Incredulous, Hirianthial said, “Enough! No more, Araelis, do you understand? Bad enough to overturn our own customs—and you have been soaked in the stories of Sellelvi too long to have even had the thought—but completely aside from that, it would be as if to marry my own sister!” He grimaced. “And God hear me, I have no desire to be king-consort.”

“You would be a good one—”

“Araelis!”

She sighed. “Fine. But don’t come to me later complaining of all these women throwing themselves at you. I have offered you a solution.”

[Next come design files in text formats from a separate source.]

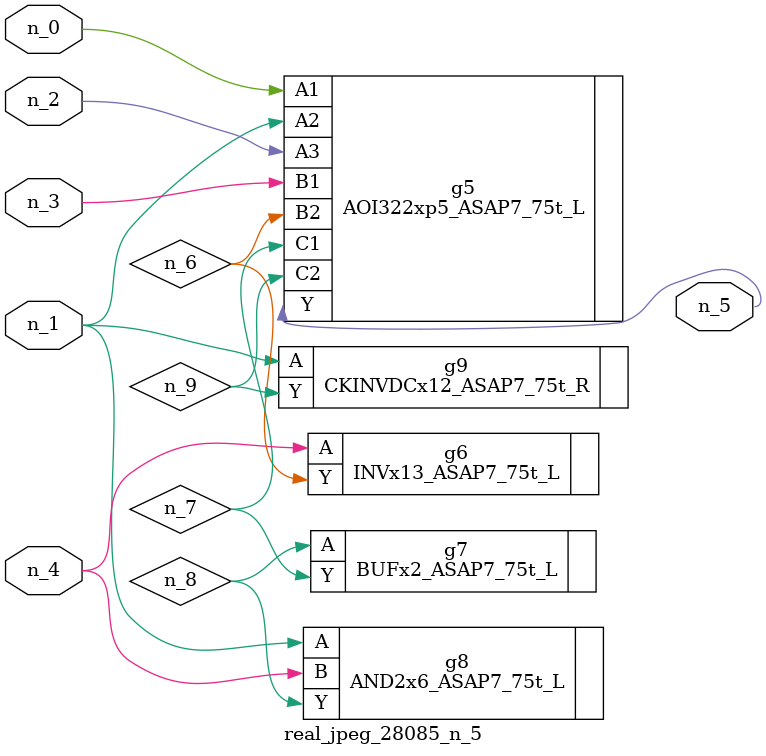
<source format=v>
module real_jpeg_28085_n_5 (n_4, n_0, n_1, n_2, n_3, n_5);

input n_4;
input n_0;
input n_1;
input n_2;
input n_3;

output n_5;

wire n_8;
wire n_6;
wire n_7;
wire n_9;

AOI322xp5_ASAP7_75t_L g5 ( 
.A1(n_0),
.A2(n_1),
.A3(n_2),
.B1(n_3),
.B2(n_6),
.C1(n_7),
.C2(n_9),
.Y(n_5)
);

AND2x6_ASAP7_75t_L g8 ( 
.A(n_1),
.B(n_4),
.Y(n_8)
);

CKINVDCx12_ASAP7_75t_R g9 ( 
.A(n_1),
.Y(n_9)
);

INVx13_ASAP7_75t_L g6 ( 
.A(n_4),
.Y(n_6)
);

BUFx2_ASAP7_75t_L g7 ( 
.A(n_8),
.Y(n_7)
);


endmodule
</source>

“An entirely untenable one!”

“Only because you insist on being difficult,” she said. “If you did not have all these romantic notions you would find your life far easier, cousin.”

“Where are you going?”

“Away,” she said firmly. “I am off to speak female business with other women. Since you are so confident in your rectitude, I will leave you to the swarm. No doubt you can manage them.”

This he found himself forced to do, for he could either confine himself to the discourse of Eldritch men, which was limited in scope for someone who’d been touring alien worlds for six decades, or he could expose himself to the attentions of women, who wanted only to flutter at him and express their admiration of his astonishing courage in braving the terrifying worlds beyond the skies!

Liolesa found him with his second glass of wine near one of the tables, where he’d hoped the shadow of one of the stone columns would hide him.

“Ready to flee yet?”

“God and Lady,” he said, fervent.

“A very typical start to winter,” she said, taking up a glass from a passing tray and sipping it. “Though far more pleasing with you here. I notice you can’t seem to move without the pack snapping at your heels.”

“I feel like a particularly fat quail,” he said, wry.

She smirked. “Pity them, cousin. They’ve had no fresh meat lately. Certainly nothing as fine as a former seal-bearer.”

“I had hoped my out-world adventures would taint me in their eyes.”